One of a few entries I posted elsewhere pre-October 2010, before I started The Roving Home blog.

A Wunderkammer

I’ve long been fascinated by the idea of a Cabinet of Curiosities.  A world within worlds.

I remember, as a young girl, going to my dad’s office; he rented a space from a man who had been the Attorney General, followed by a stint as Ambassador to India among other glamorous appointments.  My dad’s landlord had a huge room filled with artifacts from his travels and diplomatic posts.  (I can’t say the attorney general gig – under Nixon, no less – offered much in the way of interesting bits, but the time in India was well-spent as a collector.)  I used to spend what seemed like hours wandering around that room staring at hand-carved sword scabbards, preserved crocodile parts, a pith helmut and a campaign jacket (not sure what was going on with the pith helmut – maybe he stumbled on a stash left behind by the British in their haste to leave the country), strange tabletop gods and goddesses.  The walls were covered with photographs and citations and paintings – all of it exotic to my eyes.  The landlord also had a walking-stick collection, handmade pieces, each one unique, lined up in a narrow custom made rack that ran the length of one long wall.

It turns out there is a word for such a room: Wunderkammer.  The room of wonders.

Wunderkammers pre-date museums, and speak to the exact same impulse.  The desire to collect, for the sake of viewing and re-viewing, artifacts of both man and nature: works of art, specimens from the natural world, intricate mechanical devices.  These collections were usually kept in a fairly small room (a “cabinet” in the Italian sense of the word) in the vast homes of the aristocracy, royalty and highly placed church officials.  Honored guests were invited to enter these rooms for a glimpse of beauty and mystery, a fraction of what the world had to offer.

In an era where there no longer seems to be any part of the world that is unknown and unknowable, I want to capture, in my own small way, a sense of mystery.

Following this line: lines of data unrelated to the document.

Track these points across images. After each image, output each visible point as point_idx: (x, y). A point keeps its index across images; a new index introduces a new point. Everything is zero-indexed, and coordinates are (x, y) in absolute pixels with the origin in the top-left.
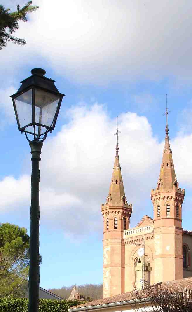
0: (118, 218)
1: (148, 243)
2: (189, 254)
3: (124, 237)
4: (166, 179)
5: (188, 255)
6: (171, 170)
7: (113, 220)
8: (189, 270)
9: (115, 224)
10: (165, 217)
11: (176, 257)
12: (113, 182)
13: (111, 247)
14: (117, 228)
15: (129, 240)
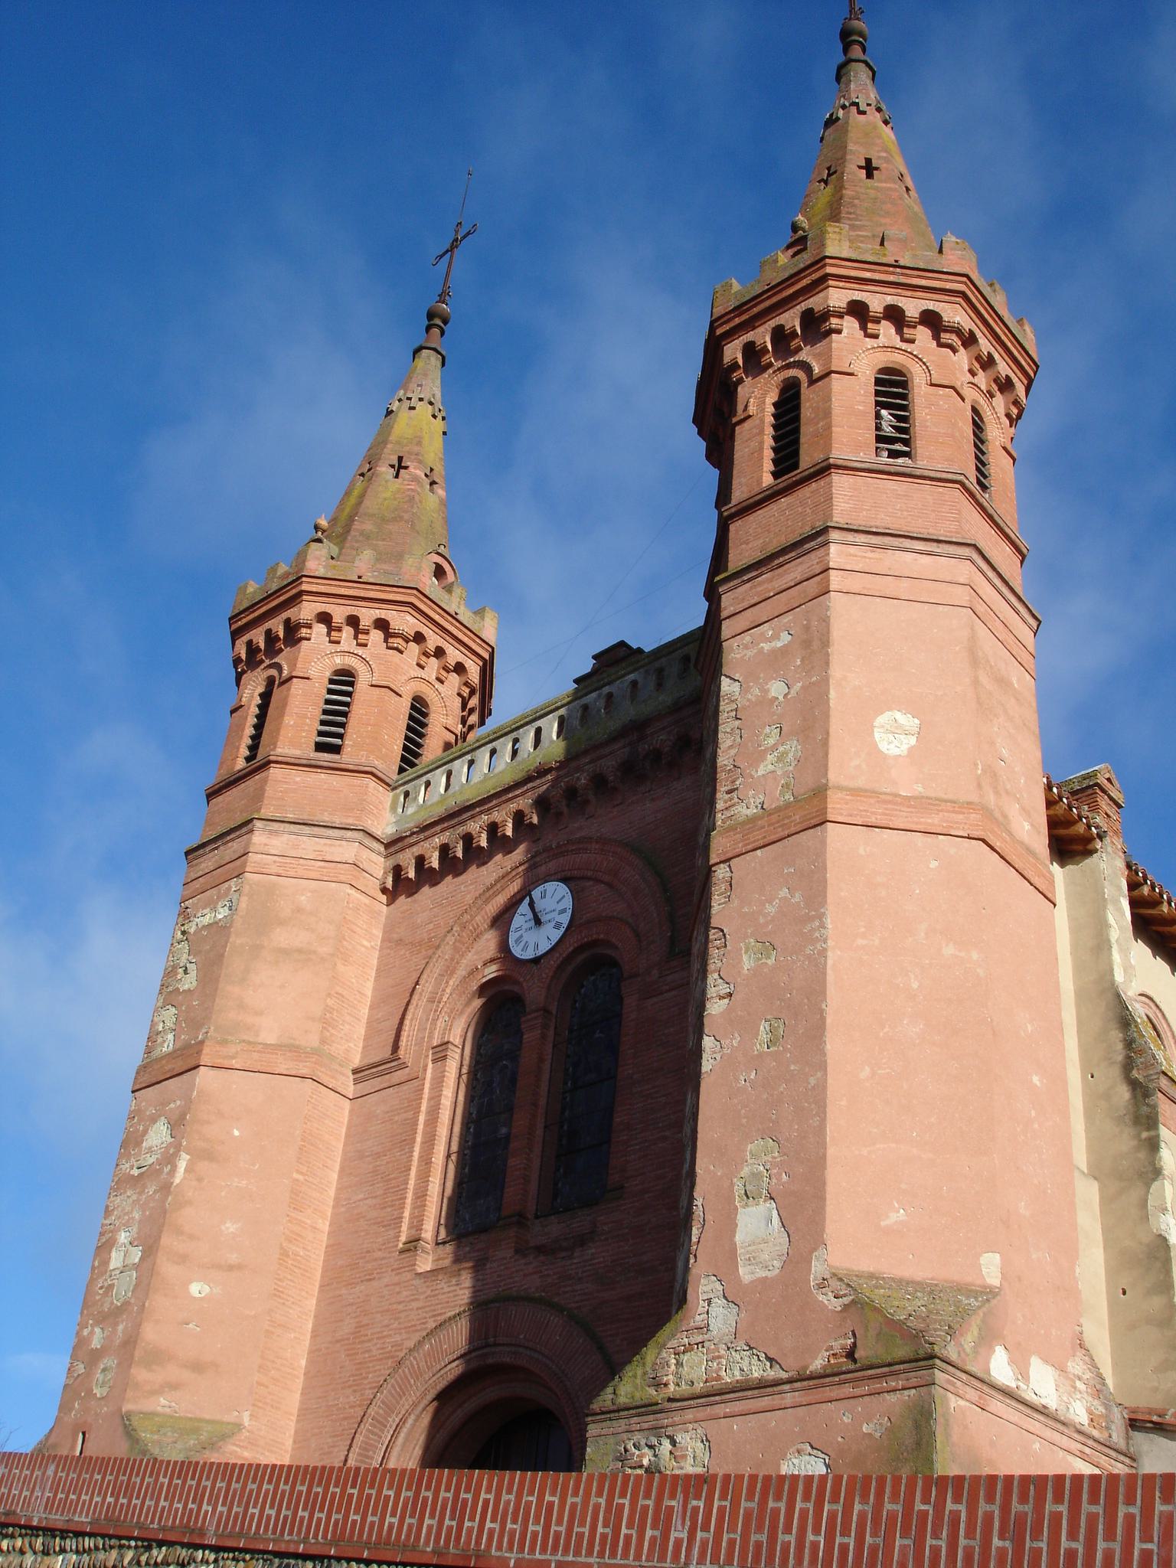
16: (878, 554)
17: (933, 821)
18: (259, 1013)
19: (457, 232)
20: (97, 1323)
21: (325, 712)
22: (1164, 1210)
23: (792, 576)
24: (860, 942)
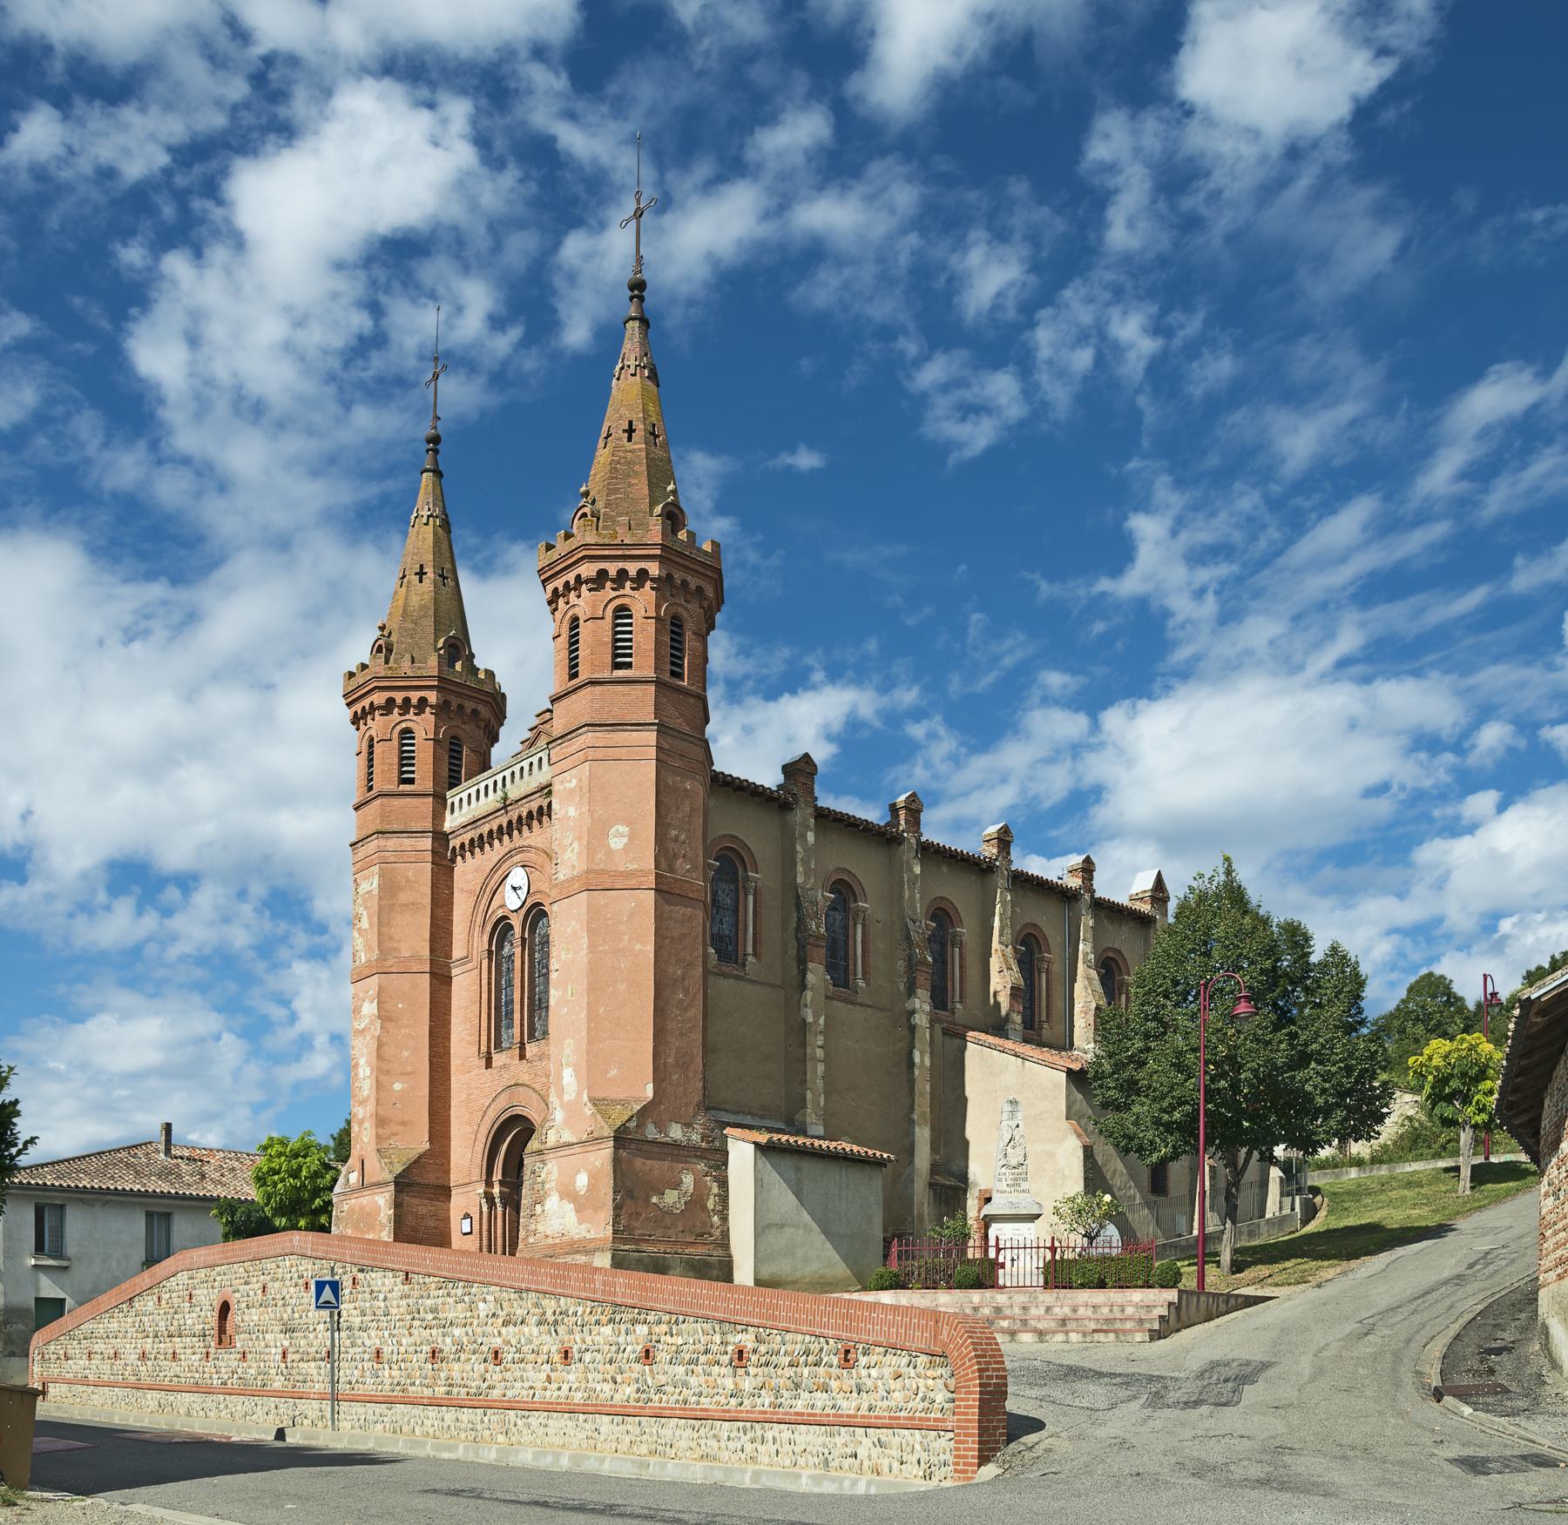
0: (420, 734)
1: (533, 837)
2: (755, 895)
3: (450, 822)
4: (617, 491)
5: (751, 898)
6: (648, 454)
7: (395, 743)
8: (751, 976)
9: (405, 759)
10: (606, 674)
11: (666, 891)
12: (404, 577)
13: (382, 875)
14: (411, 781)
15: (466, 838)
16: (611, 735)
17: (633, 883)
18: (399, 941)
19: (638, 202)
20: (359, 1105)
21: (413, 758)
22: (806, 1006)
23: (574, 747)
24: (600, 948)
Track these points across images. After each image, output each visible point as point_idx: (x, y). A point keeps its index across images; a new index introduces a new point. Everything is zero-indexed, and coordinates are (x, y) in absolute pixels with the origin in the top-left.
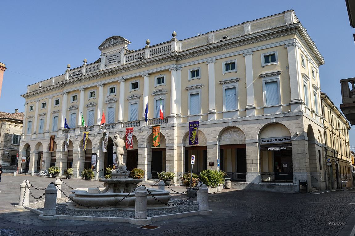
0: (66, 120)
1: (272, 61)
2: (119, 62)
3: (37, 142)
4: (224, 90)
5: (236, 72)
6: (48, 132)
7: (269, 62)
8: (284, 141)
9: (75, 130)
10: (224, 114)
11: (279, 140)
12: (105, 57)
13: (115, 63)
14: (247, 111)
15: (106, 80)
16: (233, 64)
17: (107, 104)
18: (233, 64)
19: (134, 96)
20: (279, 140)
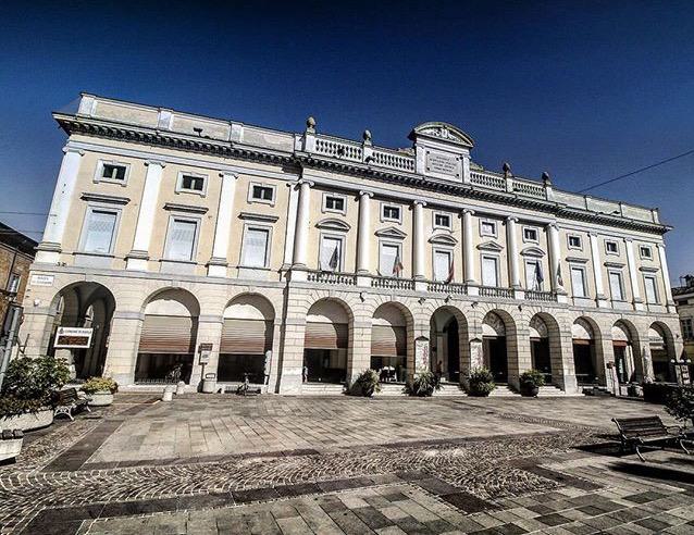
5: (273, 206)
7: (189, 188)
9: (355, 279)
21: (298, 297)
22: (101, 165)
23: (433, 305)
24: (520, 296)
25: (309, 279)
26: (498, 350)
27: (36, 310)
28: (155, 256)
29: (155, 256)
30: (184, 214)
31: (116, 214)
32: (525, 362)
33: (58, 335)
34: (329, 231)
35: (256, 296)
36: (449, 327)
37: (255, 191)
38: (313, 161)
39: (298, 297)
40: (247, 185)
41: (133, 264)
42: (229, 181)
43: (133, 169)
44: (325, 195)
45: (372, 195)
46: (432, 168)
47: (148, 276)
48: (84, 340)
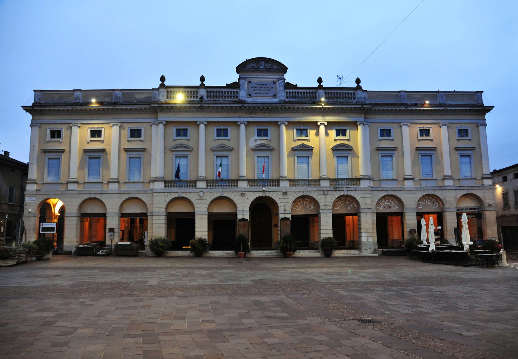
0: (180, 168)
1: (224, 136)
2: (250, 95)
3: (286, 197)
4: (87, 159)
5: (392, 140)
6: (118, 182)
7: (221, 136)
8: (474, 211)
9: (237, 182)
10: (86, 185)
11: (470, 209)
12: (246, 83)
13: (267, 95)
14: (110, 184)
15: (253, 117)
16: (466, 131)
17: (172, 151)
18: (466, 131)
19: (222, 147)
20: (470, 209)
21: (160, 198)
22: (89, 131)
23: (251, 197)
24: (325, 184)
25: (207, 186)
26: (135, 223)
27: (491, 209)
28: (456, 178)
29: (456, 178)
30: (222, 151)
31: (100, 158)
32: (326, 230)
33: (41, 227)
34: (339, 152)
35: (392, 196)
36: (263, 208)
37: (91, 134)
38: (163, 107)
39: (160, 198)
40: (416, 129)
41: (71, 187)
42: (405, 129)
43: (433, 130)
44: (175, 128)
45: (326, 124)
46: (253, 94)
47: (80, 193)
48: (52, 229)
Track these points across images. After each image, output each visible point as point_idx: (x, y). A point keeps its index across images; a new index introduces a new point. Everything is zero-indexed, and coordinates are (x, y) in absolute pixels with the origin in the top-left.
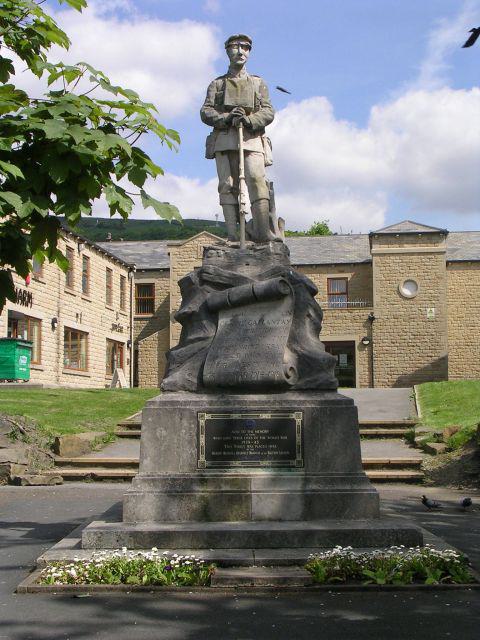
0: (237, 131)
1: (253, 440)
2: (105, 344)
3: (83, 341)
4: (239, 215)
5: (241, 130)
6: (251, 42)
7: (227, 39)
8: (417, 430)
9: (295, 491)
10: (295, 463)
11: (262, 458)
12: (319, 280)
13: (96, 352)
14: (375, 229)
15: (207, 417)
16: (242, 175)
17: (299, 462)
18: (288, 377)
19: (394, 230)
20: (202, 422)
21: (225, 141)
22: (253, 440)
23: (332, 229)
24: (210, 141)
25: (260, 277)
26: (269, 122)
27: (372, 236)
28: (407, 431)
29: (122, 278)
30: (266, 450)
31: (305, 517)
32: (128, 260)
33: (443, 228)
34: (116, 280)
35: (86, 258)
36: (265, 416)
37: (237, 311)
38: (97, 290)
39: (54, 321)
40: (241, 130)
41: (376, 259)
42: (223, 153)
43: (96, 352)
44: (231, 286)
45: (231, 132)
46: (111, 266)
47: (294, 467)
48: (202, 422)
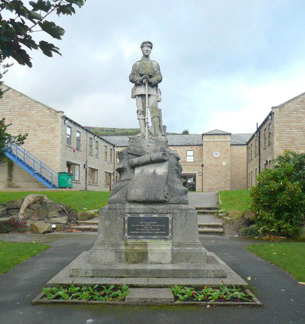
0: (145, 85)
1: (149, 227)
2: (104, 174)
3: (96, 172)
4: (146, 124)
5: (147, 85)
6: (152, 45)
7: (141, 43)
8: (220, 211)
9: (168, 250)
10: (168, 237)
11: (154, 235)
12: (124, 262)
13: (101, 177)
14: (204, 132)
15: (129, 216)
16: (147, 106)
17: (170, 237)
18: (166, 198)
19: (211, 133)
20: (126, 218)
21: (141, 90)
22: (149, 227)
23: (189, 133)
24: (133, 90)
25: (155, 151)
26: (160, 81)
27: (203, 135)
28: (216, 211)
29: (111, 149)
30: (155, 231)
31: (172, 262)
32: (114, 143)
33: (230, 132)
34: (109, 150)
35: (97, 142)
36: (155, 216)
37: (144, 167)
38: (101, 155)
39: (85, 165)
40: (147, 85)
41: (204, 143)
42: (139, 96)
43: (101, 177)
44: (140, 156)
45: (143, 86)
46: (107, 145)
47: (168, 239)
48: (126, 218)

So I’ve added a Cabinet of Curiousities to my house.  I bought the cabinet itself at the flea market a few years ago.  It dates from the late 19th century and was used in a store as a display piece. The shelves angle toward the viewer – perfect for showcasing a few bits of coral and tiny paintings.  There is nothing exotic in my Cabinet, nothing that cannot be found on an everyday sort of walk on the beach, or, heaven help us, on ebay.  But it evokes, at least some of the time, at least for me, a bit of the feeling I had as a child, wandering through that room filled with artifacts of a world beyond my reckoning.  I find myself staring into my Cabinet of Curiousities while sitting at my table, eating my mundane lunch of tuna and crackers.  I stare and remember, and think that, if I could go back in time, maybe I would borrow that pith helmut and grab a walking stick out of the rack.  It turns out that I could have used both as I strode toward adulthood, in my fumbling attempts to find, in this place and time, my very own Wunderkammer.